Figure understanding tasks

=======

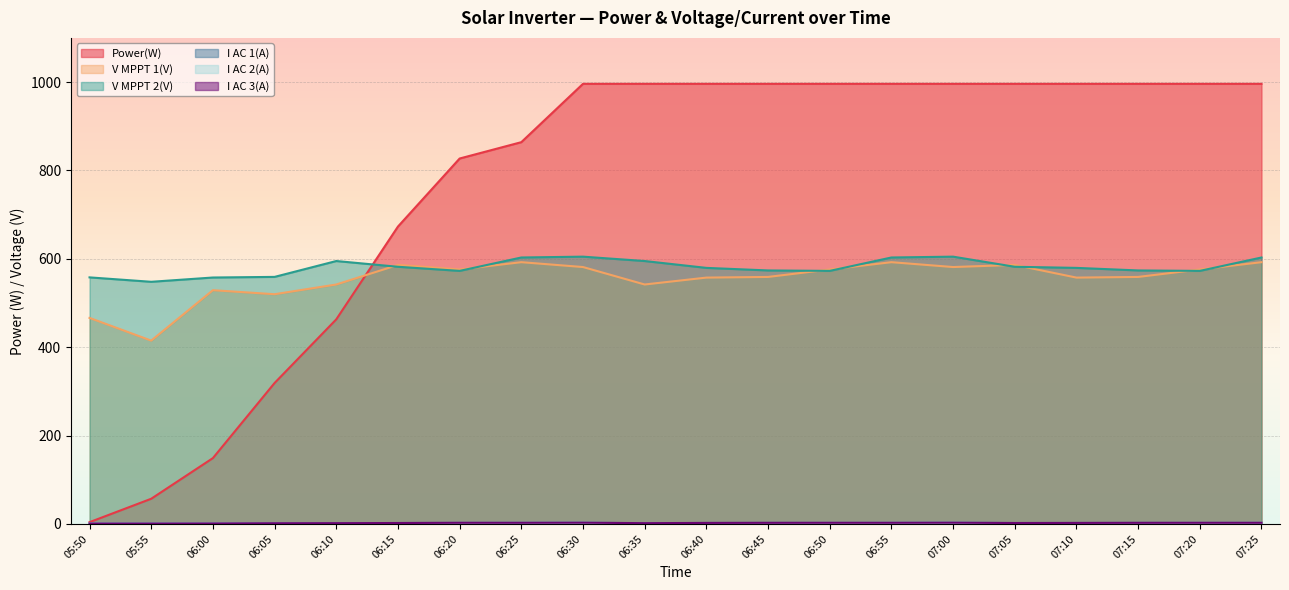

What is the label of the 2nd point from the left?

05:55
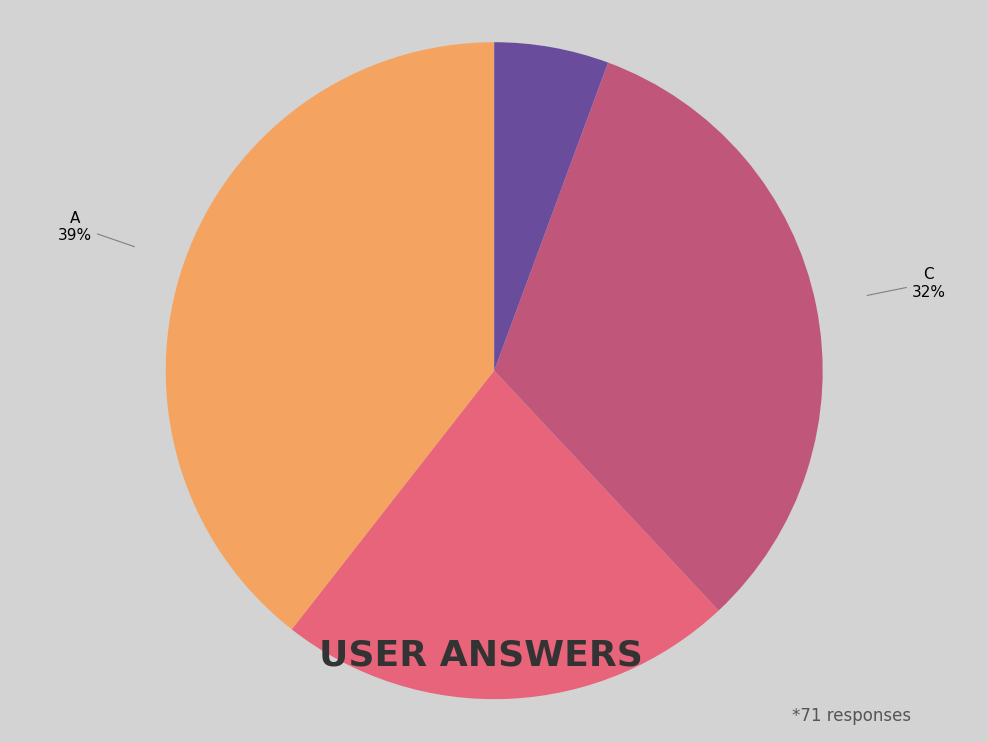

Does any single category account for the majority?

No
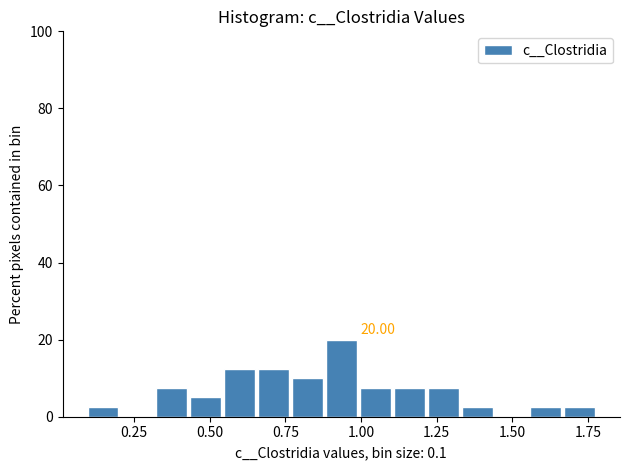

Around what value on the x-axis is the tallest bar? Give the approximate position of its centre, as read against the axis.

0.95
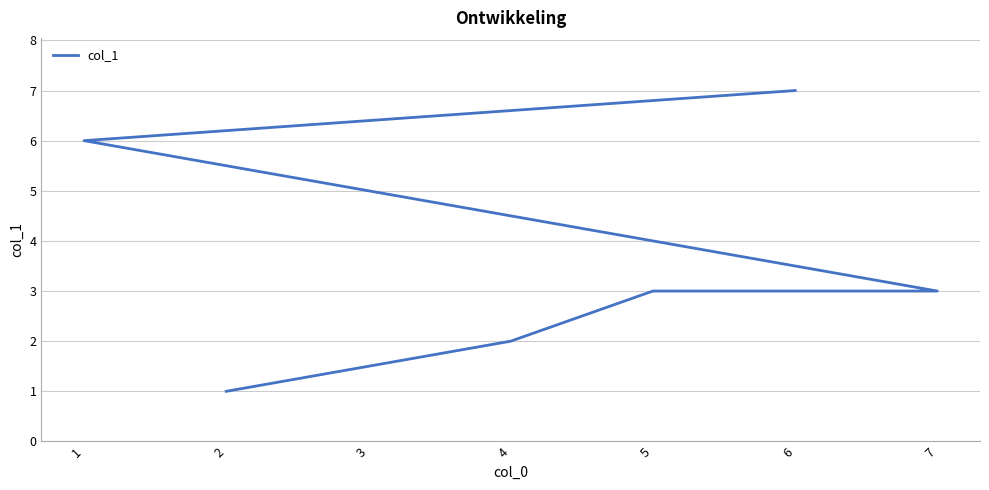

What value does the data have at 5?

3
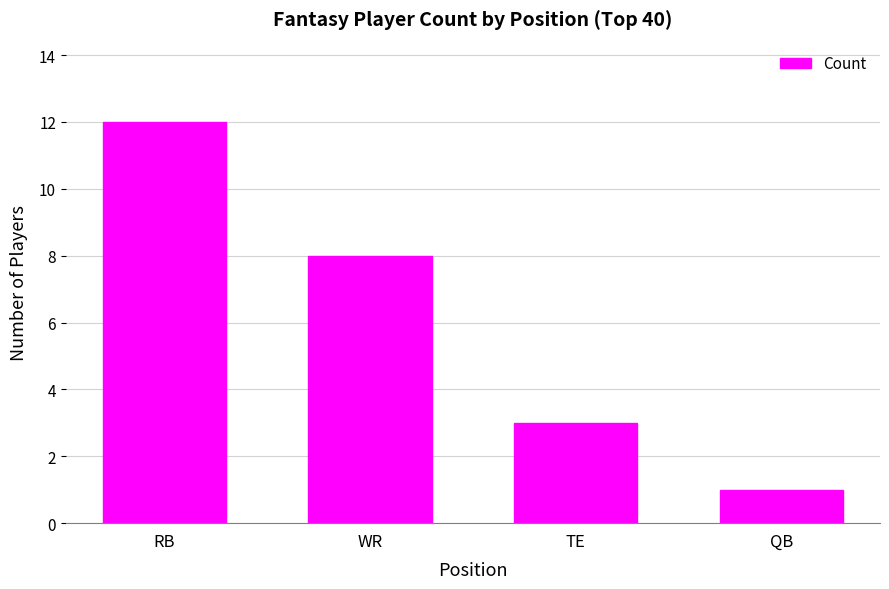

List the labels in order of value, smallest first.

QB, TE, WR, RB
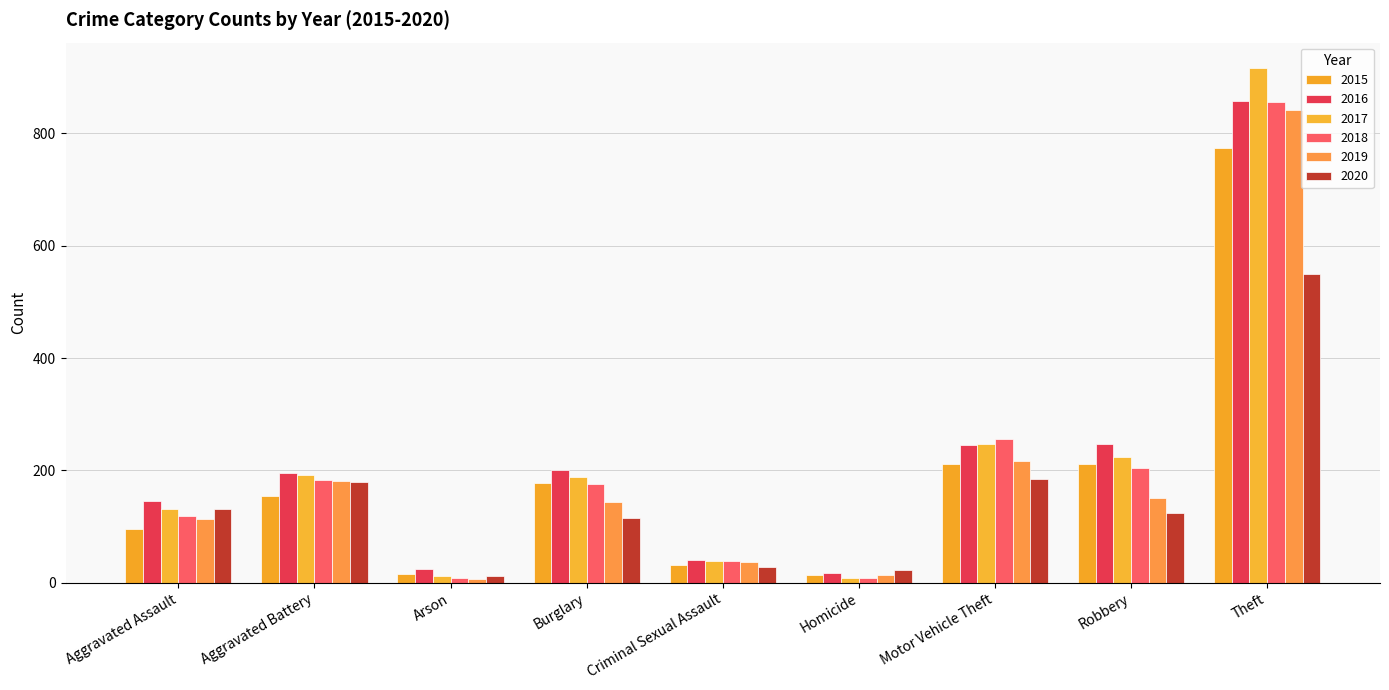

Rank the series at Robbery from lowest to highest value.

2020, 2019, 2018, 2015, 2017, 2016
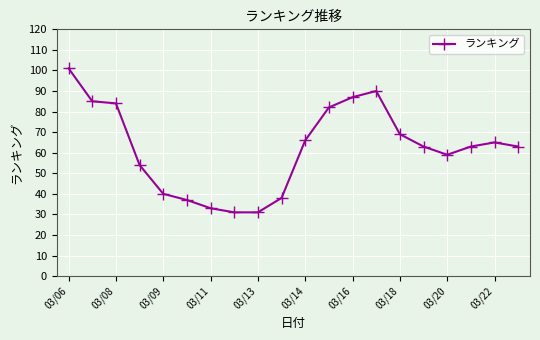

What is the value of the 15th point from the left?

69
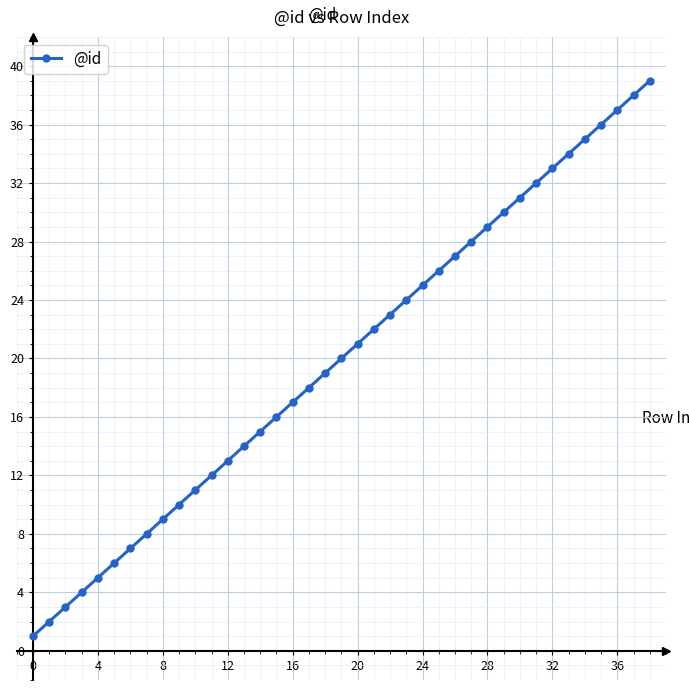

What is the difference between the maximum and minimum values?

38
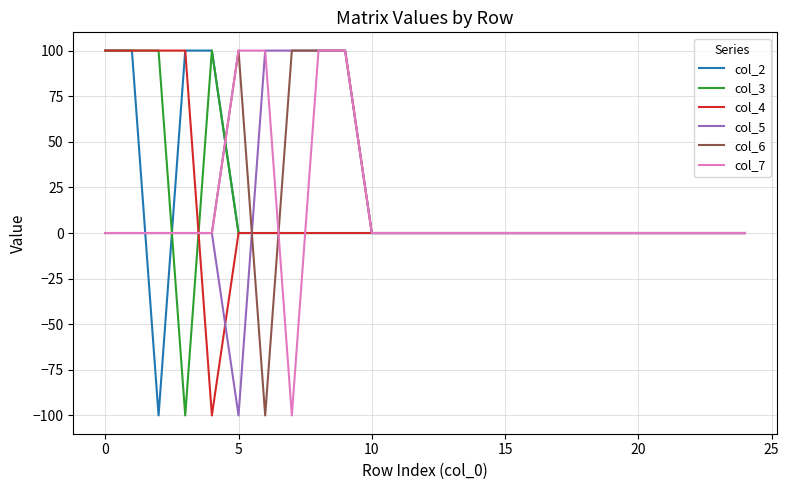

What is the highest value of the col_5 series?

100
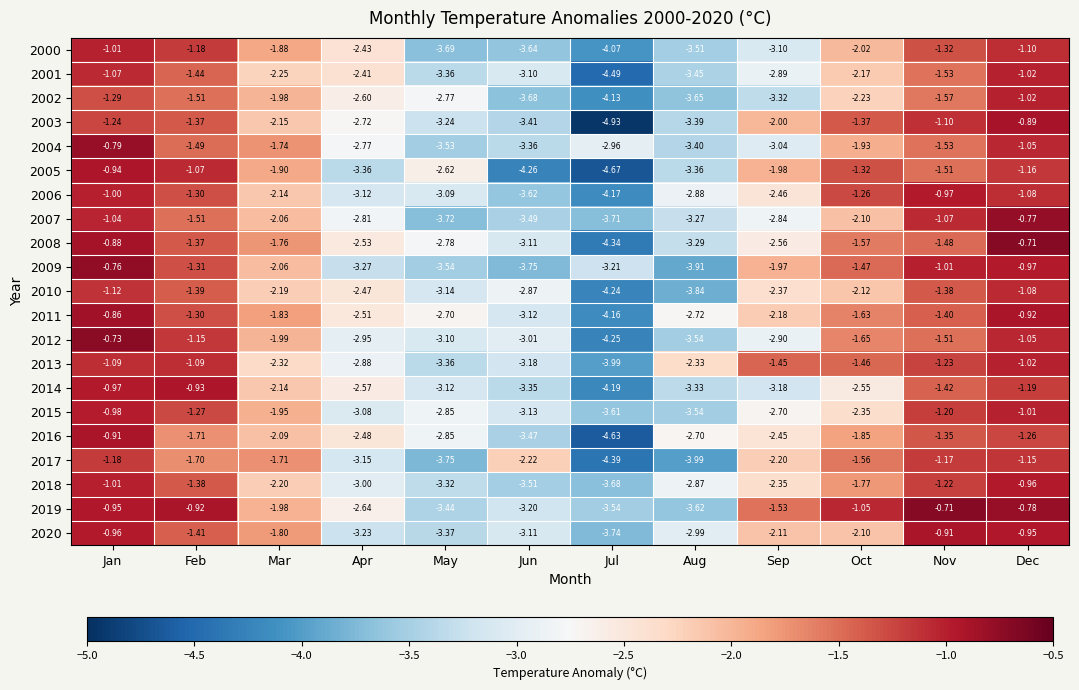

Which label corresponds to the smallest value in the chart?

Jul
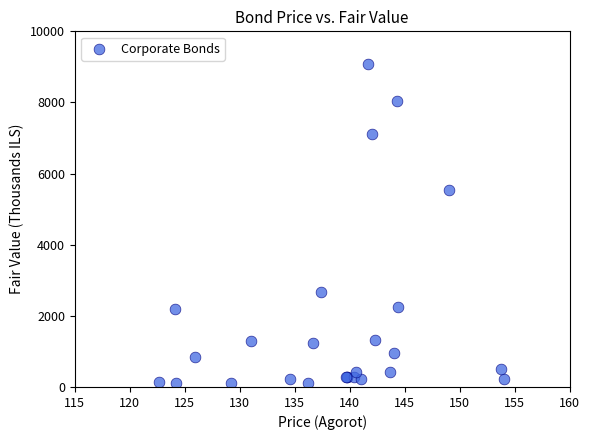

What Y value in the scatter plot is closest to 4589?

5544.5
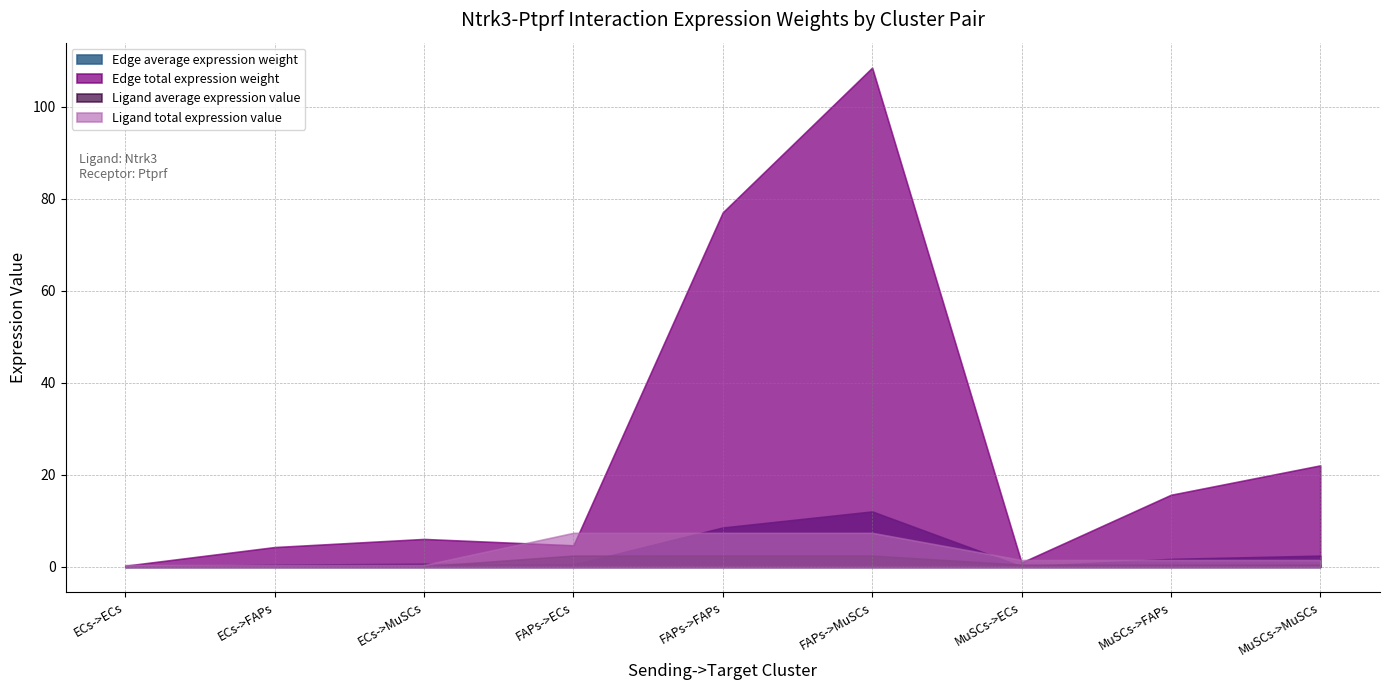

What is the difference between the maximum and minimum values in the Edge average expression weight series?

12.0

=======

DESCRIPTION OF THE TASK: Return all of the entries above word for word, leaving out the pictures.

TASK ANSWER:
What is the label of the 2nd point from the left?

05:55

Does any single category account for the majority?

No

Around what value on the x-axis is the tallest bar? Give the approximate position of its centre, as read against the axis.

0.95

What value does the data have at 5?

3

List the labels in order of value, smallest first.

QB, TE, WR, RB

Rank the series at Robbery from lowest to highest value.

2020, 2019, 2018, 2015, 2017, 2016

What is the value of the 15th point from the left?

69

What is the difference between the maximum and minimum values?

38

What is the highest value of the col_5 series?

100

Which label corresponds to the smallest value in the chart?

Jul

What Y value in the scatter plot is closest to 4589?

5544.5

What is the difference between the maximum and minimum values in the Edge average expression weight series?

12.0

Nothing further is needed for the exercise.